Marwencol is the story of a captivating man named Mark Hogancamp. At 38, Mark lost most of his memory after suffering brain damage from a brutal bar attack. He finds fragments of himself and his past through photographs, sketchbooks and disturbing “drunk journals” written during his years battling alcoholism. After his Medicaid-covered therapy runs out Mark finds solace and inspiration in a second world, one sixth the scale of ours. He christens it “Marwencol”, a World War II-era town in Belgium that he creates in his own backyard.

Mark creates an alter ego in a doll: a handsome soldier with bravado and chiseled plastic features, a tough-guy leather jacket, a harem of twenty seven Barbies, and a thirst for the dark stuff; coffee that is, even though he owns the best bar in town. Other dolls represent friends, co-workers and family from Mark’s own life and help to complete his lavish story-lines. Hogancamp’s attention to detail is a testament to the creativity that stills lies within him.

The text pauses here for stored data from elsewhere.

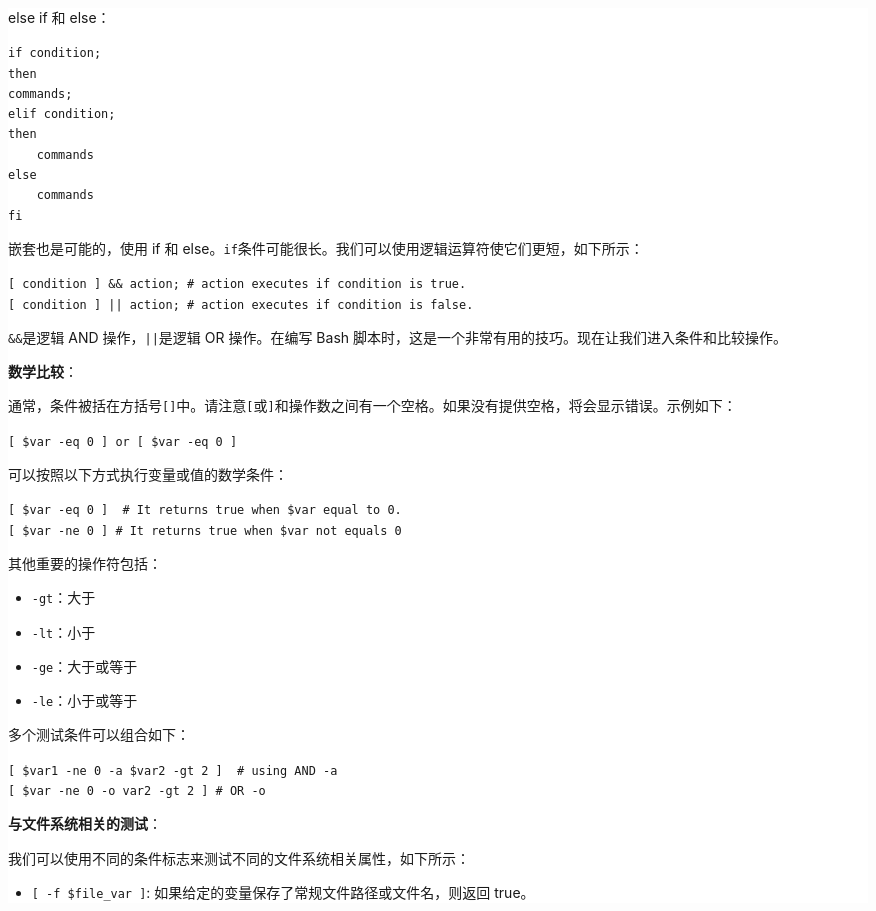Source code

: else if 和 else：

```
if condition; 
then
commands;
elif condition; 
then
    commands
else
    commands
fi
```

嵌套也是可能的，使用 if 和 else。`if`条件可能很长。我们可以使用逻辑运算符使它们更短，如下所示：

```
[ condition ] && action; # action executes if condition is true.
[ condition ] || action; # action executes if condition is false.

```

`&&`是逻辑 AND 操作，`||`是逻辑 OR 操作。在编写 Bash 脚本时，这是一个非常有用的技巧。现在让我们进入条件和比较操作。

**数学比较**：

通常，条件被括在方括号`[]`中。请注意`[`或`]`和操作数之间有一个空格。如果没有提供空格，将会显示错误。示例如下：

```
[ $var -eq 0 ] or [ $var -eq 0 ]
```

可以按照以下方式执行变量或值的数学条件：

```
[ $var -eq 0 ]  # It returns true when $var equal to 0.
[ $var -ne 0 ] # It returns true when $var not equals 0
```

其他重要的操作符包括：

+   `-gt`：大于

+   `-lt`：小于

+   `-ge`：大于或等于

+   `-le`：小于或等于

多个测试条件可以组合如下：

```
[ $var1 -ne 0 -a $var2 -gt 2 ]  # using AND -a
[ $var -ne 0 -o var2 -gt 2 ] # OR -o
```

**与文件系统相关的测试**：

我们可以使用不同的条件标志来测试不同的文件系统相关属性，如下所示：

+   `[ -f $file_var ]`: 如果给定的变量保存了常规文件路径或文件名，则返回 true。

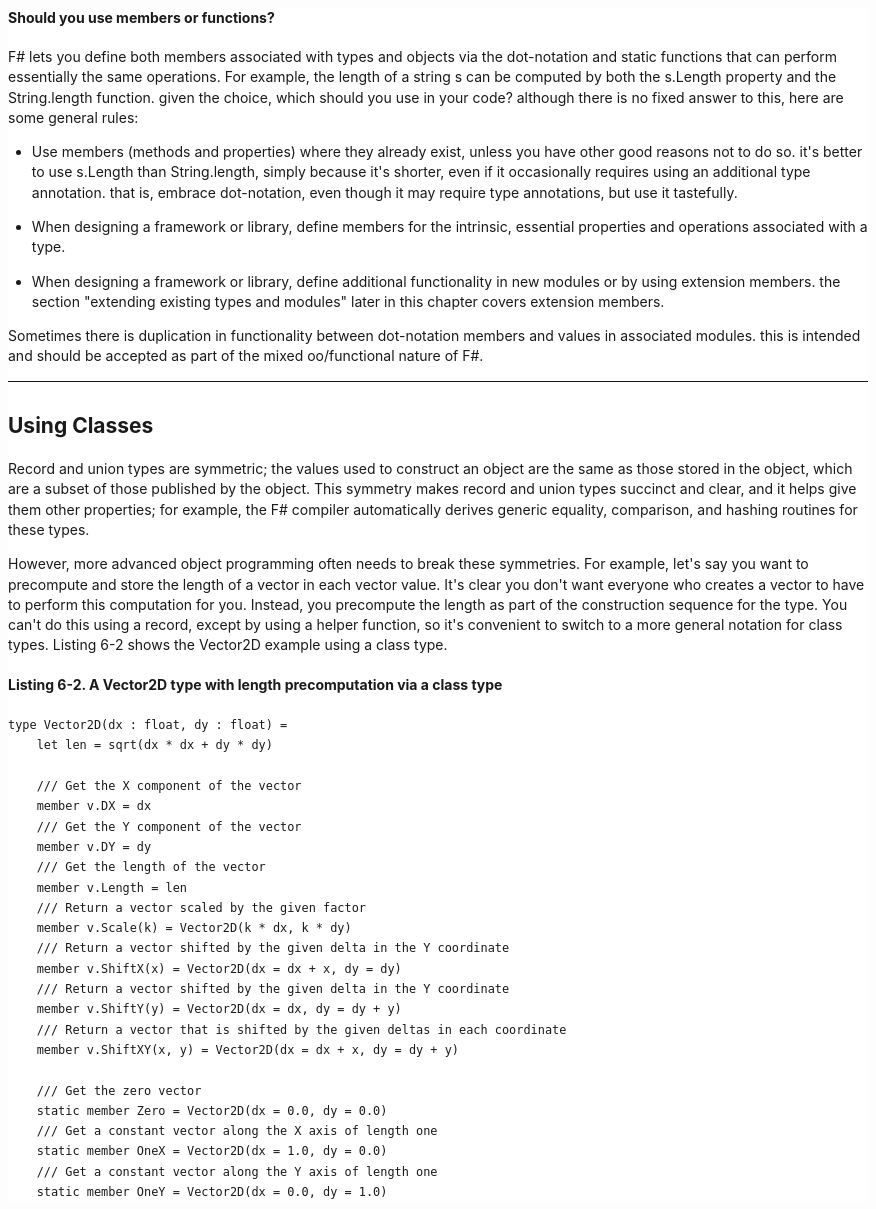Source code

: #### Should you use members or functions?

F# lets you define both members associated with types and objects via the dot-notation and static functions that can perform essentially the same operations. For example, the length of a string s can be computed by both the s.Length property and the String.length function. given the choice, which should you use in your code? although there is no fixed answer to this, here are some general rules: 

* Use members (methods and properties) where they already exist, unless you have other good reasons not to do so. it's better to use s.Length than String.length, simply because it's shorter, even if it occasionally requires using an additional type annotation. that is, embrace dot-notation, even though it may require type annotations, but use it tastefully. 

* When designing a framework or library, define members for the intrinsic, essential properties and operations associated with a type. 

* When designing a framework or library, define additional functionality in new modules or by using extension members. the section "extending existing types and modules" later in this chapter covers extension members. 

Sometimes there is duplication in functionality between dot-notation members and values in associated modules. this is intended and should be accepted as part of the mixed oo/functional nature of F#. 

---

## Using Classes

Record and union types are symmetric; the values used to construct an object are the same as those stored in the object, which are a subset of those published by the object. This symmetry makes record and union types succinct and clear, and it helps give them other properties; for example, the F# compiler automatically derives generic equality, comparison, and hashing routines for these types.

However, more advanced object programming often needs to break these symmetries. For example, let's say you want to precompute and store the length of a vector in each vector value. It's clear you don't want everyone who creates a vector to have to perform this computation for you. Instead, you precompute the length as part of the construction sequence for the type. You can't do this using a record, except by using a helper function, so it's convenient to switch to a more general notation for class types. Listing 6-2 shows the Vector2D example using a class type.

#### Listing 6-2. A Vector2D type with length precomputation via a class type

```F#
type Vector2D(dx : float, dy : float) =
    let len = sqrt(dx * dx + dy * dy)

    /// Get the X component of the vector
    member v.DX = dx
    /// Get the Y component of the vector
    member v.DY = dy
    /// Get the length of the vector
    member v.Length = len
    /// Return a vector scaled by the given factor
    member v.Scale(k) = Vector2D(k * dx, k * dy)
    /// Return a vector shifted by the given delta in the Y coordinate
    member v.ShiftX(x) = Vector2D(dx = dx + x, dy = dy)
    /// Return a vector shifted by the given delta in the Y coordinate
    member v.ShiftY(y) = Vector2D(dx = dx, dy = dy + y)
    /// Return a vector that is shifted by the given deltas in each coordinate
    member v.ShiftXY(x, y) = Vector2D(dx = dx + x, dy = dy + y)

    /// Get the zero vector
    static member Zero = Vector2D(dx = 0.0, dy = 0.0)
    /// Get a constant vector along the X axis of length one
    static member OneX = Vector2D(dx = 1.0, dy = 0.0)
    /// Get a constant vector along the Y axis of length one
    static member OneY = Vector2D(dx = 0.0, dy = 1.0)
```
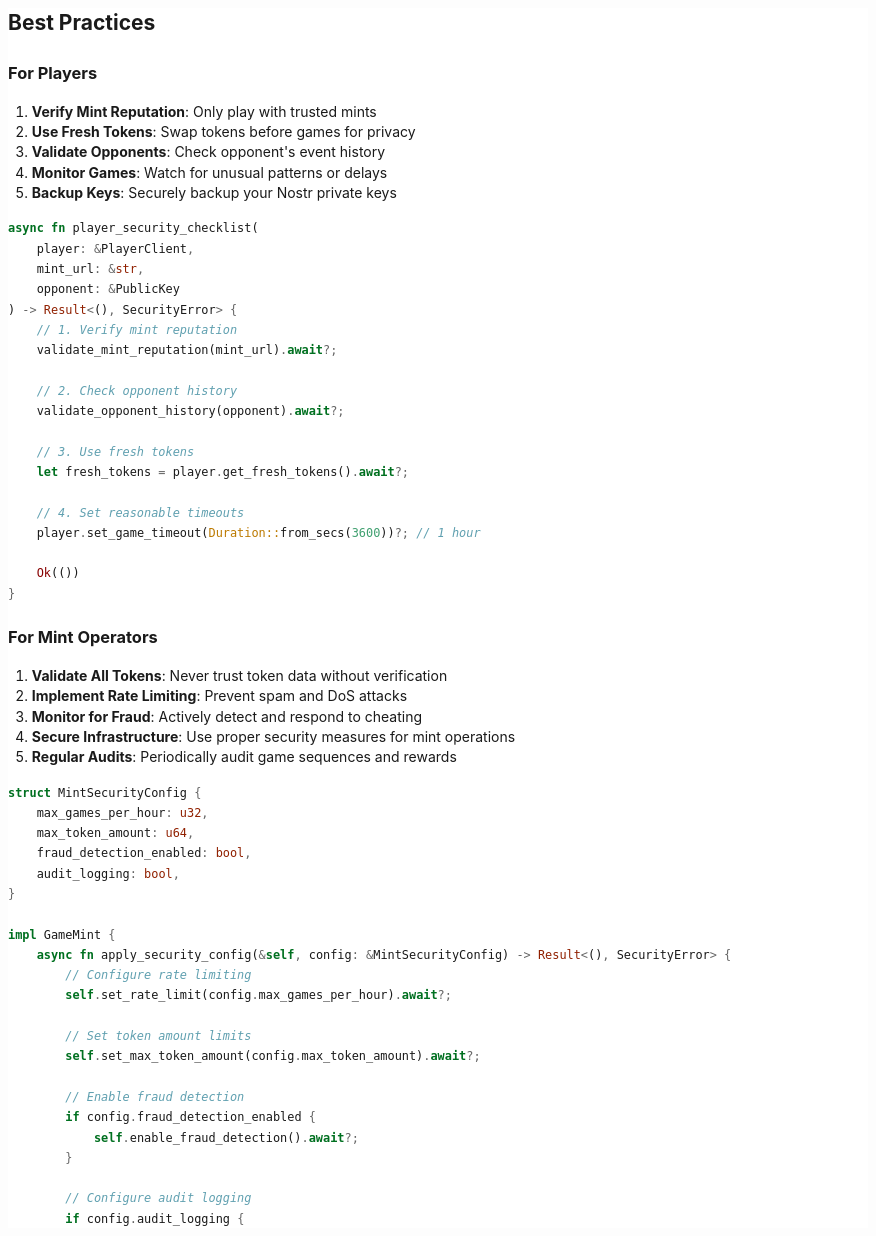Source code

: ## Best Practices

### For Players

1. **Verify Mint Reputation**: Only play with trusted mints
2. **Use Fresh Tokens**: Swap tokens before games for privacy
3. **Validate Opponents**: Check opponent's event history
4. **Monitor Games**: Watch for unusual patterns or delays
5. **Backup Keys**: Securely backup your Nostr private keys

```rust
async fn player_security_checklist(
    player: &PlayerClient,
    mint_url: &str,
    opponent: &PublicKey
) -> Result<(), SecurityError> {
    // 1. Verify mint reputation
    validate_mint_reputation(mint_url).await?;

    // 2. Check opponent history
    validate_opponent_history(opponent).await?;

    // 3. Use fresh tokens
    let fresh_tokens = player.get_fresh_tokens().await?;

    // 4. Set reasonable timeouts
    player.set_game_timeout(Duration::from_secs(3600))?; // 1 hour

    Ok(())
}
```

### For Mint Operators

1. **Validate All Tokens**: Never trust token data without verification
2. **Implement Rate Limiting**: Prevent spam and DoS attacks
3. **Monitor for Fraud**: Actively detect and respond to cheating
4. **Secure Infrastructure**: Use proper security measures for mint operations
5. **Regular Audits**: Periodically audit game sequences and rewards

```rust
struct MintSecurityConfig {
    max_games_per_hour: u32,
    max_token_amount: u64,
    fraud_detection_enabled: bool,
    audit_logging: bool,
}

impl GameMint {
    async fn apply_security_config(&self, config: &MintSecurityConfig) -> Result<(), SecurityError> {
        // Configure rate limiting
        self.set_rate_limit(config.max_games_per_hour).await?;

        // Set token amount limits
        self.set_max_token_amount(config.max_token_amount).await?;

        // Enable fraud detection
        if config.fraud_detection_enabled {
            self.enable_fraud_detection().await?;
        }

        // Configure audit logging
        if config.audit_logging {
```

Director Jeff Malmberg treats his subject with care and you never get the feeling that Mark’s disability or situation is being exploited. It feels intimate, maybe sometimes uncomfortably so, like you’re just hanging out with Mark and his dolls on a Tuesday or something. You feel for him when his work is discovered by an art magazine, and later a gallery in New York. The unsolicited attention causes Mark to face the real world that he has left behind. 

It's a fascinating film, worth watching.